A bankruptcy court in New York has given Rackable Systems the OK to buy all the assets of SGI, though for a higher price than originally offered.
Rackable initially had offered $25 million, but the court bumped the price up to $42.5 million. In addition, Rackable will have to assume SGI’s liabilities.
The approval by the U.S. Bankruptcy Court in New York City April 30 means that Rackable will be able to close the deal for SGI by May 8, according to Rackable officials.
In an open letter to Rackable and SGI customers and employees, Rackable President and CEO Mark Barrenechea called the court’s approval “fantastic news” for both companies.
“The combined business will be positioned to help customers in solving the most demanding business and technology challenges they confront today: whether that be powering the Internet, exploration of natural resources, meteorological modeling, enabling financial markets, and assisting government and security agencies,” Barrenechea wrote. “The resulting company will have complementary, yet highly differentiated product lines and expanded service offerings, reaching commercial, government and scientific sectors. Not only will the combined businesses offer an exciting array of products; we will support our existing and new customers in over 20 countries.”
Rackable officials will further discuss the deal when it announces its quarterly earnings May 5.
Rackable announced April 1 that it was buying SGI, when Barrenechea said during a conference call that the deal would help make Rackable a larger player in the HPC (high-performance computing) space.
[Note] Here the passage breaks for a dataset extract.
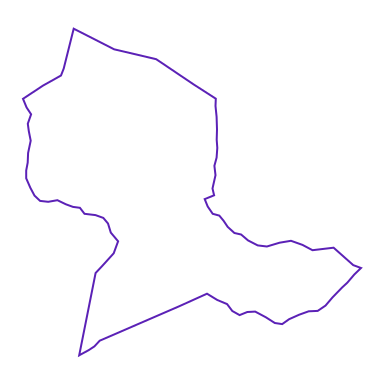 Rosário do Catete, Sergipe, Brazil
{"feature_id": "56859067B61621053518768", "entity_name": "Rosário do Catete", "entity_type": "district", "adm_level": 2, "iso_a3": "BRA", "parent_name": "Brazil", "parent_adm1": "Sergipe", "projection": "albers", "projection_center": [-37.028, -10.681], "detail": "fine", "context": "isolated", "style": "outline", "palette": "violet", "viewbox_px": 384, "rotation_deg": 0, "n_neighbors": 0, "source": "geoboundaries", "source_scale": "gbopen_adm2", "svg_char_len": 1155}
<svg xmlns="http://www.w3.org/2000/svg" viewBox="0 0 384 384"><path d="M73.7,28.7L63.7,68.6L61.0,75.5L43.0,85.6L23.0,98.8L26.6,107.5L31.1,114.3L27.8,123.7L28.8,131.1L30.7,140.7L28.1,153.0L27.7,162.6L26.2,170.5L26.2,178.3L30.3,187.7L34.5,195.6L40.1,200.9L48.2,201.8L57.4,200.2L65.9,204.3L73.0,206.9L79.9,207.8L84.5,213.8L95.5,215.1L103.3,217.9L108.0,223.5L110.8,232.6L118.1,241.3L113.7,253.3L108.9,258.6L102.1,266.1L95.6,273.0L79.2,355.3L88.6,350.2L94.4,346.4L99.7,340.7L178.9,306.4L207.0,293.7L217.3,300.0L227.1,304.1L232.3,311.0L239.6,315.1L247.3,312.0L255.2,311.6L265.9,317.3L274.8,323.0L282.2,324.1L289.1,319.2L299.2,314.7L308.7,311.3L317.7,310.9L325.5,305.6L332.5,297.4L342.1,287.5L347.3,282.7L354.3,274.5L361.0,268.0L353.2,265.1L333.6,247.7L312.5,250.2L302.5,244.9L291.0,240.8L279.6,242.7L266.9,246.5L257.7,245.4L248.0,240.4L241.1,234.5L234.4,233.0L227.7,226.9L223.6,220.8L219.3,215.6L212.7,213.8L207.7,206.5L204.7,199.1L214.1,195.3L212.5,188.5L215.5,175.2L214.4,165.8L216.6,157.6L217.3,147.9L216.7,139.8L217.0,129.4L216.6,116.9L215.5,106.0L215.8,98.7L193.6,84.4L156.2,59.2L114.1,49.3L73.7,28.7Z" fill="none" stroke="#5b21b6" stroke-width="2"/></svg>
He also touted the research and development capabilities of a combined company around such areas as power, cooling, visualization and shared storage.
“This is a strategic fit with limited product and marketing overlap,” he said April 1. “Relevant innovation is at the heart of this proposed deal.”
The deal also marks the end for one of Silicon Valley’s pioneers, a company that 15 to 20 years ago was selling massive machines worth millions of dollars. However, SGI was unable to adapt to the changing server landscape as businesses began adopting cheaper, smaller and increasingly more powerful x86 systems.
Rackable makes energy-efficient industry-standard servers and storage systems for midsize and enterprise compute environments.
SGI had been struggling for years and had drawn the interest recently of at least one other company. However, Charles Wuischpard, president and CEO of Penguin Computing, said in an interview in April that he was skittish about taking on the more than $100 million in liabilities that would come with buying SGI.
Wuischpard and industry analysts expect to see further consolidation in the IT infrastructure space. Most recently, Oracle announced it was buying Sun Microsystems for $7.4 billion, harbingering the demise of another Silicon Valley giant that also had difficulty adjusting to the new dynamics of the post-dot-com bust IT world.